Location
- Farnborough Road Castle Vale Birmingham, West Midlands, B35 7NL England
- 52°31′12″N 1°46′56″W﻿ / ﻿52.5200°N 1.7823°W

Information
- Type: Academy
- Established: 1967
- Department for Education URN: 139048 Tables
- Ofsted: Reports
- Gender: Coeducational
- Age: 11 to 16, formerly 18
- Enrolment: 956
- Houses: Lancaster, Spitfire, Hurricane and Gladiator
- Colour: Dark Green
- Website: www.liftgreenwood.org

= Greenwood Academy, Birmingham =

Lift Greenwood (formerly Greenwood Academy) is a coeducational secondary school with academy status, located in Castle Vale, Birmingham, England. Previously named after their heads of years, the academy's four houses have been named after World War II jets since 2025. These include Spitfire, Lancaster, Gladiator and Hurricane.

==History==
===Former schools===
At the Castle Vale school, there was an arson attack on the night of Monday 14 November 1977, with five fire engines.
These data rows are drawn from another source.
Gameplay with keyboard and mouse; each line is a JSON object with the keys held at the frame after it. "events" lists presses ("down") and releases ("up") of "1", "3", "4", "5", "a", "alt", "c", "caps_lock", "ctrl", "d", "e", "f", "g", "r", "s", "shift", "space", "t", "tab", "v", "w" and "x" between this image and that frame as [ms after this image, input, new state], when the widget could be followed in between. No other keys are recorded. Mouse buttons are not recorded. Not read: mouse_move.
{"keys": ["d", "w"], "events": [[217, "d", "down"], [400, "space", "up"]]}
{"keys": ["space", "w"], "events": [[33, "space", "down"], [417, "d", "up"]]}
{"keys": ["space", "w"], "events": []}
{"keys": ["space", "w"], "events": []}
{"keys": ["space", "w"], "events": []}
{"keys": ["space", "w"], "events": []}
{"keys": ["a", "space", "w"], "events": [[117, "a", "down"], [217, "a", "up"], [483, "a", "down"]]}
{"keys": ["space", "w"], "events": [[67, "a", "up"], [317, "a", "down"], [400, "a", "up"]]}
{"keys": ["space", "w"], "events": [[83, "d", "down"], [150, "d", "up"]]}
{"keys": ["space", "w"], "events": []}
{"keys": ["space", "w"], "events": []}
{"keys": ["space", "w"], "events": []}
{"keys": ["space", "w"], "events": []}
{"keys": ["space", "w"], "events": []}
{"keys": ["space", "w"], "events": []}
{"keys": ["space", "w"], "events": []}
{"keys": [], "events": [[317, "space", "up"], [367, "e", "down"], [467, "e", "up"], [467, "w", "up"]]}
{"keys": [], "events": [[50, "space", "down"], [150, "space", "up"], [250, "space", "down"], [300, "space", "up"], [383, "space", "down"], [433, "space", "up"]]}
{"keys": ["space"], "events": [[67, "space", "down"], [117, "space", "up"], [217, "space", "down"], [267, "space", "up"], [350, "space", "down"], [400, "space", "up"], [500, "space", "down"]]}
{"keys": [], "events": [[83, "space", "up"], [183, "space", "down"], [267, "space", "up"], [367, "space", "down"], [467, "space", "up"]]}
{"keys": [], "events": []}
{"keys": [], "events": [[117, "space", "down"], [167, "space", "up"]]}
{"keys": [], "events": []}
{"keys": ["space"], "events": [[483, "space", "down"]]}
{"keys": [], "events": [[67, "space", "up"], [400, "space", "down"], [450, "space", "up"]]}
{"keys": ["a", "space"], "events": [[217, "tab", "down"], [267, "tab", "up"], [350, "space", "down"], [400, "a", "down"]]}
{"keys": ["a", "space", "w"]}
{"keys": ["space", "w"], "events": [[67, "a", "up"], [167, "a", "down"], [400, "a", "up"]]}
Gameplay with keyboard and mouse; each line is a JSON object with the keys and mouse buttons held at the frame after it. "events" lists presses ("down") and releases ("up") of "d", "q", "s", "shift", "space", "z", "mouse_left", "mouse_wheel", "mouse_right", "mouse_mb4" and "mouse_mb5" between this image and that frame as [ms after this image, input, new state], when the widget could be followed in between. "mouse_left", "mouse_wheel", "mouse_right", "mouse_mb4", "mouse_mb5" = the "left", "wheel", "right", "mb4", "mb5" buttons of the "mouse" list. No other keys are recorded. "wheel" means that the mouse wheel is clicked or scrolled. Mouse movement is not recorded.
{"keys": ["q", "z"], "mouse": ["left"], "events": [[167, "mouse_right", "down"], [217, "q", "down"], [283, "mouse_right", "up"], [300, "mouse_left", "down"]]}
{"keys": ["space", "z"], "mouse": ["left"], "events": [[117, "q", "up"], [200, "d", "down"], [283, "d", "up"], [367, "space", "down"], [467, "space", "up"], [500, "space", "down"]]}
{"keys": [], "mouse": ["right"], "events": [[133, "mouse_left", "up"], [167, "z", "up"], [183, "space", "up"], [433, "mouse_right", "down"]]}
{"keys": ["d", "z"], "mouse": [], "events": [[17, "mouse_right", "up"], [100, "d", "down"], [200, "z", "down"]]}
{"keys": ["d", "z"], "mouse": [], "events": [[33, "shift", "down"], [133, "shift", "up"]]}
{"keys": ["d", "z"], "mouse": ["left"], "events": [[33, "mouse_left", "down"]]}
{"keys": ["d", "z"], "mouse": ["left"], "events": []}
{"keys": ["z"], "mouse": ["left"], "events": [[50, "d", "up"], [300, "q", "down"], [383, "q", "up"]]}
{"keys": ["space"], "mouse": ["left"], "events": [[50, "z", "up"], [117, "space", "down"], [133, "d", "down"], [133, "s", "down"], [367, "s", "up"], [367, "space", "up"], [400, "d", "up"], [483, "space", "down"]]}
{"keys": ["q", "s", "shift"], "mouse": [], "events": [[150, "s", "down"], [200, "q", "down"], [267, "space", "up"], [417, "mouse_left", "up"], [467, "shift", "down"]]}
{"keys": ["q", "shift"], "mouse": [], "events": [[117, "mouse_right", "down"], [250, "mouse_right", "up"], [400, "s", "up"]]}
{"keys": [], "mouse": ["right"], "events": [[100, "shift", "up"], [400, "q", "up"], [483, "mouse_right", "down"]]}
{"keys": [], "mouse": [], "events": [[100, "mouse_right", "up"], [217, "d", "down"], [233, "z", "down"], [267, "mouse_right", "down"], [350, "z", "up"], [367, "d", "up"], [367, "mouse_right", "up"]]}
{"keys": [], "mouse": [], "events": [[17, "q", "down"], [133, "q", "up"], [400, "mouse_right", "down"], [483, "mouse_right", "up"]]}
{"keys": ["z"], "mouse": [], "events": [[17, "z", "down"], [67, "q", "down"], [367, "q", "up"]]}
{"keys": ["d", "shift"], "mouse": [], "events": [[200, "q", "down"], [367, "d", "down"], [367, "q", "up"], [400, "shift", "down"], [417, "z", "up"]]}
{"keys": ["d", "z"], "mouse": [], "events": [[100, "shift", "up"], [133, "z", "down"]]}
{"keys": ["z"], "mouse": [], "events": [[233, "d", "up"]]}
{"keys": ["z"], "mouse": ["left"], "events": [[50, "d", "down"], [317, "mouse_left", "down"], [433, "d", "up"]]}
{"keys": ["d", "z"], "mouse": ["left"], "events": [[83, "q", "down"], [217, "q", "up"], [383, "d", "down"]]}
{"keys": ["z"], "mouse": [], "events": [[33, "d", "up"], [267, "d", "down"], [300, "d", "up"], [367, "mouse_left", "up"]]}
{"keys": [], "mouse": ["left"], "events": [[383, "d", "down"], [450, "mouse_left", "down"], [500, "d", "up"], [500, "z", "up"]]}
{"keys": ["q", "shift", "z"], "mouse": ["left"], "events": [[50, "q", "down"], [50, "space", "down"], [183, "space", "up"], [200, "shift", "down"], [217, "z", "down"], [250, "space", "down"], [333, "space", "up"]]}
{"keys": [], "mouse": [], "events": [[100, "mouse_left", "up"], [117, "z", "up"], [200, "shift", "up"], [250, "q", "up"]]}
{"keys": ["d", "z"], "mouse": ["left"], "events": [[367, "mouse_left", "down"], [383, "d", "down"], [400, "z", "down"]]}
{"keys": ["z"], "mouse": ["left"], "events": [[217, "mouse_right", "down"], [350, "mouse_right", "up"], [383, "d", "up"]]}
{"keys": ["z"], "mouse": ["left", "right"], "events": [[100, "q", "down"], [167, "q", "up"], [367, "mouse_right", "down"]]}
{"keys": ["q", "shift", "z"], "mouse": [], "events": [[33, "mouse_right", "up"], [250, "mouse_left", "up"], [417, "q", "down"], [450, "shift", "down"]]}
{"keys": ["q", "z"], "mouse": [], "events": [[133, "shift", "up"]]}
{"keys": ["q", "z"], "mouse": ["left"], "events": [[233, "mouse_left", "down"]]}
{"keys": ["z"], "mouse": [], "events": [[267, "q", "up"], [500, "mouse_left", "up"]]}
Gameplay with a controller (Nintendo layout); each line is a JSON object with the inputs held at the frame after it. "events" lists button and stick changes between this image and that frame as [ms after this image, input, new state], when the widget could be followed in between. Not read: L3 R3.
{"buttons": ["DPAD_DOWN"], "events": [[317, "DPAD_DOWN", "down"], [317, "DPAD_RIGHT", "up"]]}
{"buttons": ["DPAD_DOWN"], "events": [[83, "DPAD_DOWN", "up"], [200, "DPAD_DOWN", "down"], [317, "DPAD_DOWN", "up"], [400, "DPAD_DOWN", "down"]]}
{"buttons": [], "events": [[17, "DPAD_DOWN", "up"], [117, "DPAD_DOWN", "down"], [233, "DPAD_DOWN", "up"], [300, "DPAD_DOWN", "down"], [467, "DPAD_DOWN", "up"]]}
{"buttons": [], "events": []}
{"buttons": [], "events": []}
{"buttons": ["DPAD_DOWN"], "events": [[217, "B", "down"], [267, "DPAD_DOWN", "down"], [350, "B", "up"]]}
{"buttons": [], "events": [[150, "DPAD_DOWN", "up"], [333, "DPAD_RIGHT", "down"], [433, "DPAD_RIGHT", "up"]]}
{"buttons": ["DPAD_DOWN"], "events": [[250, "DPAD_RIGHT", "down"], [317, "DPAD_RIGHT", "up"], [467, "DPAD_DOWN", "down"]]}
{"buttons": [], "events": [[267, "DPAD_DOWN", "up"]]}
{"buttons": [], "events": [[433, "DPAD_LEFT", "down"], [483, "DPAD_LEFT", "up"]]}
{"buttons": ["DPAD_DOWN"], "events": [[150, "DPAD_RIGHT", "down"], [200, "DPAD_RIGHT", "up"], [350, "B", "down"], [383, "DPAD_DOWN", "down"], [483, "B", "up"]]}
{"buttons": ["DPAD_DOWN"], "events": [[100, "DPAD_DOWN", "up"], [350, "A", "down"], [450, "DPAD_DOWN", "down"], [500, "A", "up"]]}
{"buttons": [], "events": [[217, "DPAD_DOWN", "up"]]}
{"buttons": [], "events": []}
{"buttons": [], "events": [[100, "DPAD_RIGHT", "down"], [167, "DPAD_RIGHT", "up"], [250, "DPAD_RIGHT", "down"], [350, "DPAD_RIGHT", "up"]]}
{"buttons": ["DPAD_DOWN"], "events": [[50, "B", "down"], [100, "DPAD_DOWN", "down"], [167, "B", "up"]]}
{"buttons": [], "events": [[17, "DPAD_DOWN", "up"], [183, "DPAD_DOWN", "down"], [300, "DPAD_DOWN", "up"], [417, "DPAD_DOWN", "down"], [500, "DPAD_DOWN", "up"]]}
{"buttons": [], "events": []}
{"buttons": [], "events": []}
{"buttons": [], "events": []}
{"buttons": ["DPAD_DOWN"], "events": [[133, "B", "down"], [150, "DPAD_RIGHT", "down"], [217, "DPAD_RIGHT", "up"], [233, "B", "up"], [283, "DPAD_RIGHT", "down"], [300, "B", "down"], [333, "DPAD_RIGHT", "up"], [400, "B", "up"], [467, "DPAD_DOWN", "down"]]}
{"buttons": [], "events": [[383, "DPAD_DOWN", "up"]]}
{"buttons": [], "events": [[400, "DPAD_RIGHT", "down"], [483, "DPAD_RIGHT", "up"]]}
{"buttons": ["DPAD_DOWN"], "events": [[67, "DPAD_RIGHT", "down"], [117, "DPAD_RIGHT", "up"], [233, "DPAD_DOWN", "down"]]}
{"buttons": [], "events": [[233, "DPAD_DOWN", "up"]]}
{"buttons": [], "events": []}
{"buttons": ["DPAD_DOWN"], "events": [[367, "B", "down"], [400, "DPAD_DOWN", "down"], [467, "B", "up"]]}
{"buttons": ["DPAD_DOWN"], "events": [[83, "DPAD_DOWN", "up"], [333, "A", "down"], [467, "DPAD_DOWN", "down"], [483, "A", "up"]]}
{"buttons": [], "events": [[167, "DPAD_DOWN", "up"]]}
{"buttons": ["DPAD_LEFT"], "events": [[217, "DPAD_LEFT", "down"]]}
The fire service was on strike.

===Construction===
The school opened in new premises in 2017. The current buildings were completed and officially opened in 2017. The school gained Performing Arts College specialist status.

===Formation===
The school converted to academy status in January 2013. The school is sponsored by the Academies Enterprise Trust (AET).The school faced much uncertainty when AET arranged a number of Head teachers. Then Mr Harry French was appointed Principal in June 2013 and immediately took action to solve the problems the school faced. Under his leadership the school has been subject to a turnaround, with many esteemed visitors expressing compliments, echoing Lord Nash's comment "..the school oozes aspiration". Mr French and the staff have re-established open events and have regained the confidence of the community. The school will start a new sixth form in September 2014 and the school was rebuilt in 2017. In 2018, during the annual OFSTED report, the school was rated as good. In 2024, the company's name changed from Academies Enterprise Trust to Lift Schools. In July 2025, the schools name was changed from Greenwood Academy to Lift Greenwood.